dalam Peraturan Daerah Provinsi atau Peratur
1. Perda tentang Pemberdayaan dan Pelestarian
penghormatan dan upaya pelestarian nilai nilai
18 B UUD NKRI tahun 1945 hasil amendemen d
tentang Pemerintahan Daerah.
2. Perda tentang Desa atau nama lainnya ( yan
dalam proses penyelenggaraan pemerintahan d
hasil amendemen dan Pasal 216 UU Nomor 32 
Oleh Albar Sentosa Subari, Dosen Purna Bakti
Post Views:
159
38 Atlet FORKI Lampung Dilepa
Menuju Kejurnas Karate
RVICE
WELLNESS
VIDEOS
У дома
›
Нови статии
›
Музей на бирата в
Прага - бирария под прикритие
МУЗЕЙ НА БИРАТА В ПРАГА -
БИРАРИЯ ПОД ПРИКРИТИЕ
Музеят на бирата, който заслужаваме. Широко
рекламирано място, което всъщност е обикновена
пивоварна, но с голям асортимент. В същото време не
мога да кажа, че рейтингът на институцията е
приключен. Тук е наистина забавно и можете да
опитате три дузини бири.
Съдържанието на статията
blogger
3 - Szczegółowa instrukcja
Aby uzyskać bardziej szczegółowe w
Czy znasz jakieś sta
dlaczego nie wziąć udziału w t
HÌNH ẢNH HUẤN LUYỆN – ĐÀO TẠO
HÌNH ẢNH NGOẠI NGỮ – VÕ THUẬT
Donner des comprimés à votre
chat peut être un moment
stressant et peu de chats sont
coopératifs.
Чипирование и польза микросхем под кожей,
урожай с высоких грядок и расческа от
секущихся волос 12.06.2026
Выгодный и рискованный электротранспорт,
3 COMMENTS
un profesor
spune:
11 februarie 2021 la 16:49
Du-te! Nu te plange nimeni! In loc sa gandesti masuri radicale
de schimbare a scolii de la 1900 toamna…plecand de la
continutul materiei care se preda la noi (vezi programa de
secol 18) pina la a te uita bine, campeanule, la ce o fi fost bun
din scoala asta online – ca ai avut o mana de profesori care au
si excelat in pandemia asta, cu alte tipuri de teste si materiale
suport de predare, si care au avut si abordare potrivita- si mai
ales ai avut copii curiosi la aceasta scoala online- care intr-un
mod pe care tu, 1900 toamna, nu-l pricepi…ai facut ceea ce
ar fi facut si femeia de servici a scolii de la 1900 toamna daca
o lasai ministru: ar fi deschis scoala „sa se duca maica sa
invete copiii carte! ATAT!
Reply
■ ■ ■ ■ ■
In the entries above, find each line with the word "care" and show it.

* **Reply to the task**:
continutul materiei care se preda la noi (vezi programa de
din scoala asta online – ca ai avut o mana de profesori care au
suport de predare, si care au avut si abordare potrivita- si mai
ales ai avut copii curiosi la aceasta scoala online- care intr-un
mod pe care tu, 1900 toamna, nu-l pricepi…ai facut ceea ce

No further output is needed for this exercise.